For IT and security professionals managing cloud environments, the takeaway is clear: the ease of deploying workloads in the cloud must be matched by equally rigorous monitoring and hardening, particularly for services like SMTP that can be silently weaponised if left exposed.
據安全公司 Hunt.io 表示,一個被追蹤為 PCPJack 的威脅行為者已入侵約 230 個橫跨 Amazon Web Services、Google Cloud 和 Microsoft Azure 的雲端伺服器,並將其改造成用於工業級電郵濫用的隱蔽 SMTP 中繼網絡。
此項活動於 6 月 5 日由 Hunt.io 揭露,涉及劫持美國、歐洲和亞洲的合法企業伺服器。一旦這些工作負載被利用,它們便被悄悄轉換為 SMTP 郵件代理,驗證其中繼能力,並以五分鐘的間隔同步至下游消費者——這種節奏顯示其運作具有高度自動化、工廠化的特點。
大規模的信譽劫持
PCPJack 活動的核心策略,被安全研究人員稱為「信譽劫持」。通過將惡意或欺騙性的電郵流量路由至屬於受信任雲端供應商的 IP 地址——而非攻擊者控制的基礎設施——威脅行為者可以有效繞過傳統的電郵安全過濾器。許多郵件系統本質上信任來自主要雲端平台的流量,這使得此手法成為一種強效的規避技術。
同時使用三大領先的雲端供應商進一步增加了偵測難度,因為防禦者無法簡單地封鎖單一平台的 IP 範圍,而不干擾合法的雲端託管服務。
共同責任的問題
此事件突顯了雲端安全中一個反覆出現的主題:弱點通常不在於雲端供應商平台本身,而在於客戶如何配置和保障其自身工作負載的安全。配置錯誤或安全性不佳的伺服器——例如運行開放式郵件傳輸代理(MTA)且未設置適當存取控制的伺服器——是此類活動的主要切入點。

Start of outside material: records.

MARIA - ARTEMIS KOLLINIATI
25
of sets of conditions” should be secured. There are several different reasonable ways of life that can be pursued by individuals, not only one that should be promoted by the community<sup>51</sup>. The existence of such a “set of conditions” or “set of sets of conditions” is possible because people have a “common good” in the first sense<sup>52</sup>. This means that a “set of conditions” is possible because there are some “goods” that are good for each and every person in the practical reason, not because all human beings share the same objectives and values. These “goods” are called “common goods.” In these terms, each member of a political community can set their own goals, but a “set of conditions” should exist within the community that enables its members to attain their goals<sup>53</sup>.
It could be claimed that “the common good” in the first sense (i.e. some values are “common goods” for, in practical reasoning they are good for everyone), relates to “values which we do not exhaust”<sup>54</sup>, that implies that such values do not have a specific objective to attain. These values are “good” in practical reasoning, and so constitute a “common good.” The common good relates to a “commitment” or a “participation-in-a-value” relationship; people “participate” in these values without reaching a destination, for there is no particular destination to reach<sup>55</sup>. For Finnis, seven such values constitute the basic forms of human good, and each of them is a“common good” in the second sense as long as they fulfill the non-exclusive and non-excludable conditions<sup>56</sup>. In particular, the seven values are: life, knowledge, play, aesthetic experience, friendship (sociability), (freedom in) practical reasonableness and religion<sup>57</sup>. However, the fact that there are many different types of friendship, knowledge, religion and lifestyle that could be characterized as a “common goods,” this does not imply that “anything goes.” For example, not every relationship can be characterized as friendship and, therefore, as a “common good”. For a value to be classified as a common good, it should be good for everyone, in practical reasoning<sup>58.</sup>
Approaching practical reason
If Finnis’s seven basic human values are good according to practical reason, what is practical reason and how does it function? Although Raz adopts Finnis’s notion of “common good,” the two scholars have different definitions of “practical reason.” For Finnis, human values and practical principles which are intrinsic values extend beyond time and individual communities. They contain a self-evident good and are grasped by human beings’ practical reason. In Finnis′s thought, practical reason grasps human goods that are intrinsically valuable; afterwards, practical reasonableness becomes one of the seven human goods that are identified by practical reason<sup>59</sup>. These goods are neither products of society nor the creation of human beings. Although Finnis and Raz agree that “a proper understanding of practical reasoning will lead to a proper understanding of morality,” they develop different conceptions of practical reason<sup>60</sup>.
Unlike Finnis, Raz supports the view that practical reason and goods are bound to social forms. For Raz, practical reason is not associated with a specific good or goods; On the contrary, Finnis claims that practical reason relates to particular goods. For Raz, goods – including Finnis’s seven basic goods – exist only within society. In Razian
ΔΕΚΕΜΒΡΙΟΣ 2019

在管理雲端運算的「共同責任模型」下,供應商負責保障底層基礎設施的安全,而客戶則對其在該基礎設施上部署的應用程式和服務的安全性負責。PCPJack 能夠入侵三個供應商的 230 個伺服器,表明租戶級別的安全衛生存在廣泛的缺口。
安全團隊應採取的措施
Hunt.io 的研究結果指出了在公有雲環境中運行工作負載的組織應優先採取的幾項具體防禦措施:
- 稽核出站 SMTP 流量。 組織應檢查是否有任何雲端工作負載意外地在 25 端口發送流量。合法的企業伺服器很少需要充當開放的郵件中繼。
- 監控中繼行為。 安全團隊應留意工作負載代表外部方轉發郵件的跡象,這表明它已被捲入中繼網絡。

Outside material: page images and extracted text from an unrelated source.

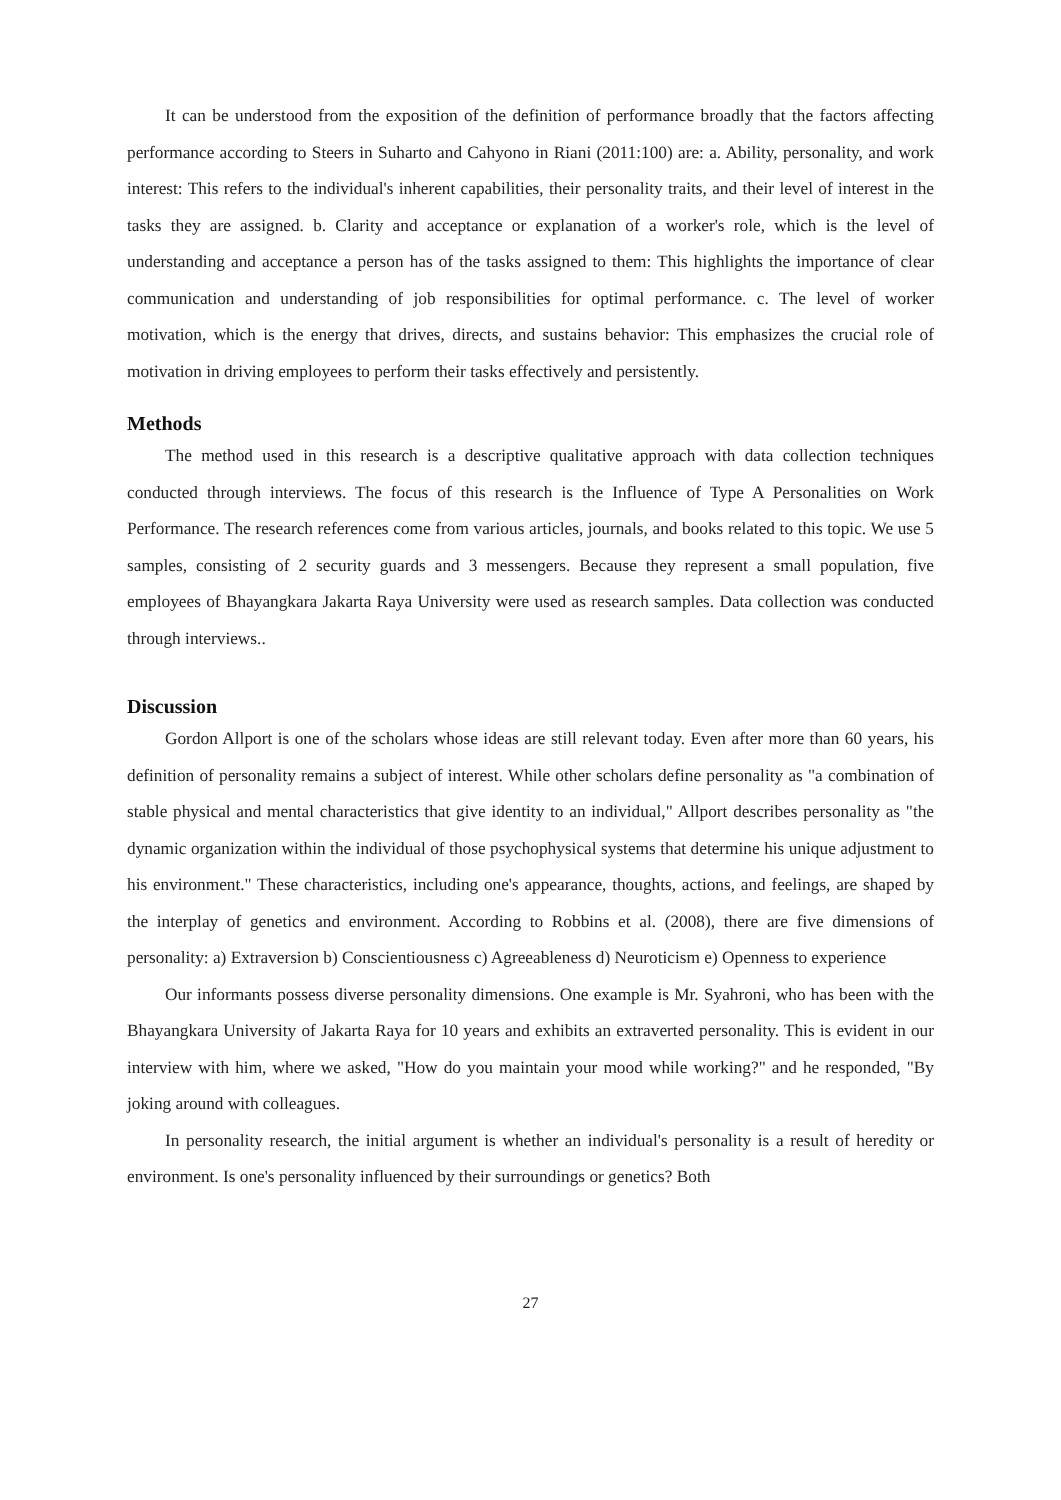It can be understood from the exposition of the definition of performance broadly that the factors affecting performance according to Steers in Suharto and Cahyono in Riani (2011:100) are: a. Ability, personality, and work interest: This refers to the individual's inherent capabilities, their personality traits, and their level of interest in the tasks they are assigned. b. Clarity and acceptance or explanation of a worker's role, which is the level of understanding and acceptance a person has of the tasks assigned to them: This highlights the importance of clear communication and understanding of job responsibilities for optimal performance. c. The level of worker motivation, which is the energy that drives, directs, and sustains behavior: This emphasizes the crucial role of motivation in driving employees to perform their tasks effectively and persistently.
Methods
The method used in this research is a descriptive qualitative approach with data collection techniques conducted through interviews. The focus of this research is the Influence of Type A Personalities on Work Performance. The research references come from various articles, journals, and books related to this topic. We use 5 samples, consisting of 2 security guards and 3 messengers. Because they represent a small population, five employees of Bhayangkara Jakarta Raya University were used as research samples. Data collection was conducted through interviews..
Discussion
Gordon Allport is one of the scholars whose ideas are still relevant today. Even after more than 60 years, his definition of personality remains a subject of interest. While other scholars define personality as "a combination of stable physical and mental characteristics that give identity to an individual," Allport describes personality as "the dynamic organization within the individual of those psychophysical systems that determine his unique adjustment to his environment." These characteristics, including one's appearance, thoughts, actions, and feelings, are shaped by the interplay of genetics and environment. According to Robbins et al. (2008), there are five dimensions of personality: a) Extraversion b) Conscientiousness c) Agreeableness d) Neuroticism e) Openness to experience
Our informants possess diverse personality dimensions. One example is Mr. Syahroni, who has been with the Bhayangkara University of Jakarta Raya for 10 years and exhibits an extraverted personality. This is evident in our interview with him, where we asked, "How do you maintain your mood while working?" and he responded, "By joking around with colleagues.
In personality research, the initial argument is whether an individual's personality is a result of heredity or environment. Is one's personality influenced by their surroundings or genetics? Both
27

- 強化郵件傳輸代理。 任何部署在雲端的 MTA 都應配置為拒絕未經授權的中繼請求,且除非明確需要,否則不應暴露於公共互聯網。
- 實施網絡層級的出口控制。 將出站流量限制為僅必要的端口和目的地,可以防止受入侵的工作負載聯繫到下游消費者。
更廣泛的趨勢
PCPJack 的行動象徵著威脅行為者處理雲端基礎設施方式的更廣泛轉變。攻擊者不再僅僅利用雲端平台的零日漏洞,而是越來越針對由客戶自身部署所造成的、龐大且往往監控不足的攻擊面。受信任的 IP 信譽、自動化同步以及多供應商針對的結合,使得這類攻擊既難以偵測,又對從垃圾郵件發送者到尋求可靠傳遞基礎設施進行網絡釣魚和詐騙活動的更複雜對手等各類惡意行為者都具有吸引力。
對於管理雲端環境的 IT 和安全專業人員而言,教訓很明確:在雲端部署工作負載的便捷性,必須與同等嚴格的監控和強化措施相匹配,特別是對於像 SMTP 這樣,若暴露在外就可能被悄悄武器化的服務。